SPRINGFIELD – A school funding reform measure filed this week by Senator Andy Manar (D) mirrors a plan pending in the Illinois House. After years of discussing the inequities in the current school funding formula, that is overly reliant on local property taxes that results in urban areas having a wealth of taxes, while agricultural areas struggle — Sen Manar hopes to pass a measure that would put more money in the poorest school districts, while not reducing state aid to the wealthier districts.
Sen Manar, Democrat from Central Illinois, where districts are often among those whose per-pupil funding is at the low-end, has long argued that the quality of an education will play a major part in your ability to have a good future. But those students who were born in areas with low property values, or where there is virtually no commercial property, are at a disadvantage at birth, due to the manner in which Illinois disperses funding for K-12 education.
The legislation he proposes is Senate Bill 1
In a statement, Sen Manar said, “No longer are we debating whether the school funding formula is broken. It’s a proven and widely known fact,” Manar said.
Senate Bill-1 would introduce an evidence-based model for funding Illinois schools, as proposed by the governor’s bipartisan school funding reform commission.
It would replace the state’s current school funding formula, which is considered one of the worst in the nation because of its reliance on local property taxes and the inequities it creates among school districts.
In a press release issued on SB-1, the evidence-based model generally works like this:
- The state would determine an adequate amount of per-pupil funding for each school district based on the traits of each district.
- The state would distribute funding using a base minimum funding level, ensuring no district would receive less state funding going forward than it receives currently.
- Additional state dollars would be sent districts using a tiered system based on how well a district is funded in terms of meeting its adequacy target.
Senate Bill 1 also calls for establishing a panel of stakeholders and legislators to periodically review the evidence-based model and offer recommendations to the State Board of Education, the General Assembly and the governor.

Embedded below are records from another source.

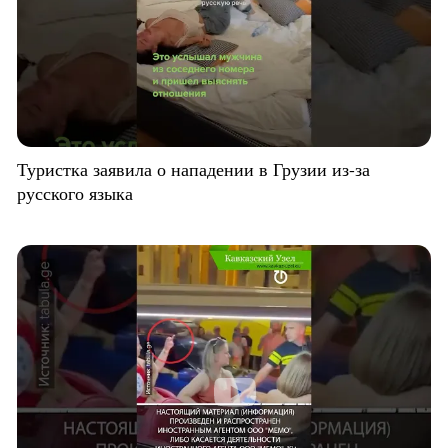
Туристка заявила о нападении в Грузии из-за
русского языка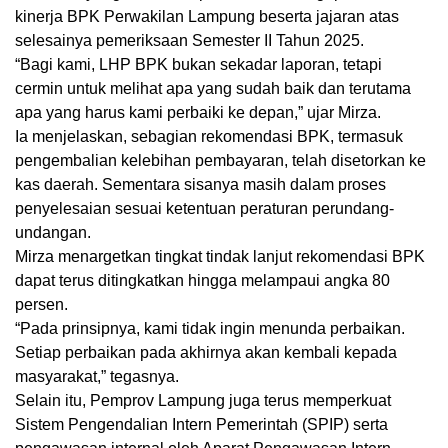
kinerja BPK Perwakilan Lampung beserta jajaran atas
selesainya pemeriksaan Semester II Tahun 2025.
“Bagi kami, LHP BPK bukan sekadar laporan, tetapi
cermin untuk melihat apa yang sudah baik dan terutama
apa yang harus kami perbaiki ke depan,” ujar Mirza.
Ia menjelaskan, sebagian rekomendasi BPK, termasuk
pengembalian kelebihan pembayaran, telah disetorkan ke
kas daerah. Sementara sisanya masih dalam proses
penyelesaian sesuai ketentuan peraturan perundang-
undangan.
Mirza menargetkan tingkat tindak lanjut rekomendasi BPK
dapat terus ditingkatkan hingga melampaui angka 80
persen.
“Pada prinsipnya, kami tidak ingin menunda perbaikan.
Setiap perbaikan pada akhirnya akan kembali kepada
masyarakat,” tegasnya.
Selain itu, Pemprov Lampung juga terus memperkuat
Sistem Pengendalian Intern Pemerintah (SPIP) serta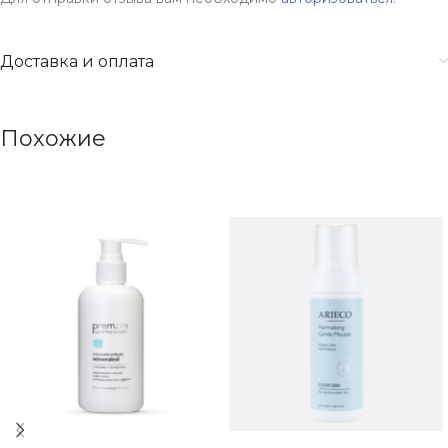
Доставка и оплата
Похожие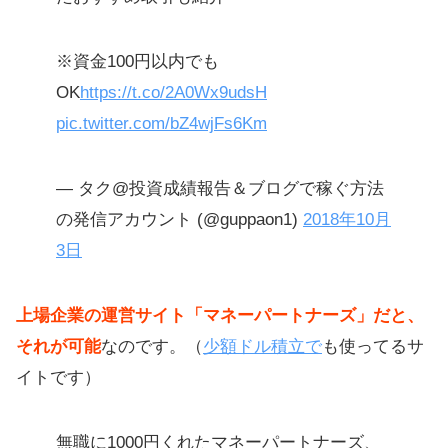
※資金100円以内でも
OK
https://t.co/2A0Wx9udsH
pic.twitter.com/bZ4wjFs6Km
— タク@投資成績報告＆ブログで稼ぐ方法
の発信アカウント (@guppaon1)
2018年10月
3日
上場企業の運営サイト「マネーパートナーズ」だと、
それが可能
なのです。（
少額ドル積立で
も使ってるサ
イトです）
無職に1000円くれたマネーパートナーズ、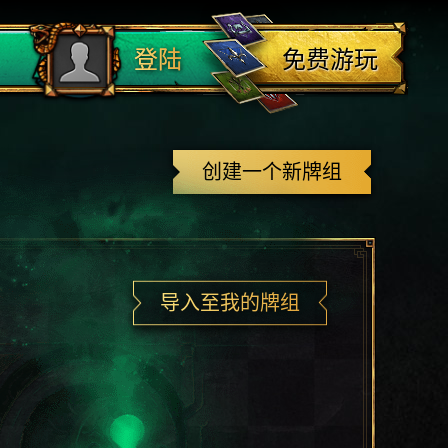
登出
免费游玩
登陆
创建一个新牌组
导入至我的牌组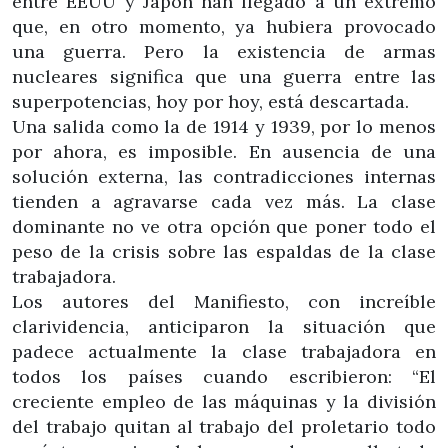
entre EEUU y Japón han llegado a un extremo
que, en otro momento, ya hubiera provocado
una guerra. Pero la existencia de armas
nucleares significa que una guerra entre las
superpotencias, hoy por hoy, está descartada.
Una salida como la de 1914 y 1939, por lo menos
por ahora, es imposible. En ausencia de una
solución externa, las contradicciones internas
tienden a agravarse cada vez más. La clase
dominante no ve otra opción que poner todo el
peso de la crisis sobre las espaldas de la clase
trabajadora.
Los autores del Manifiesto, con increíble
clarividencia, anticiparon la situación que
padece actualmente la clase trabajadora en
todos los países cuando escribieron: “El
creciente empleo de las máquinas y la división
del trabajo quitan al trabajo del proletario todo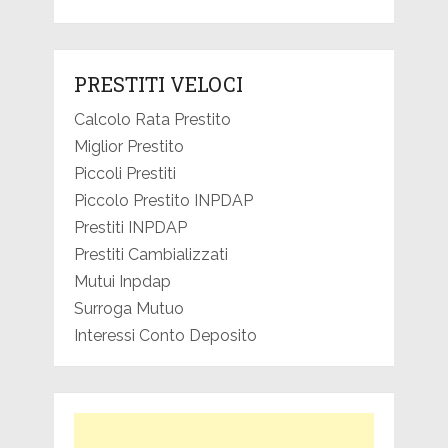
PRESTITI VELOCI
Calcolo Rata Prestito
Miglior Prestito
Piccoli Prestiti
Piccolo Prestito INPDAP
Prestiti INPDAP
Prestiti Cambializzati
Mutui Inpdap
Surroga Mutuo
Interessi Conto Deposito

“This proposal allows us to begin the school funding debate anew in the Legislature with an eye on the larger picture of long-term investment in our schools and economic prosperity for all of Illinois,” Manar said.
“The sooner we start to fairly fund public education in Illinois, the sooner we can expect to see results: shrinking achievement gaps, higher graduation numbers, strong economic growth and generations of young people who are prepared to meet the challenges of college and the workforce.”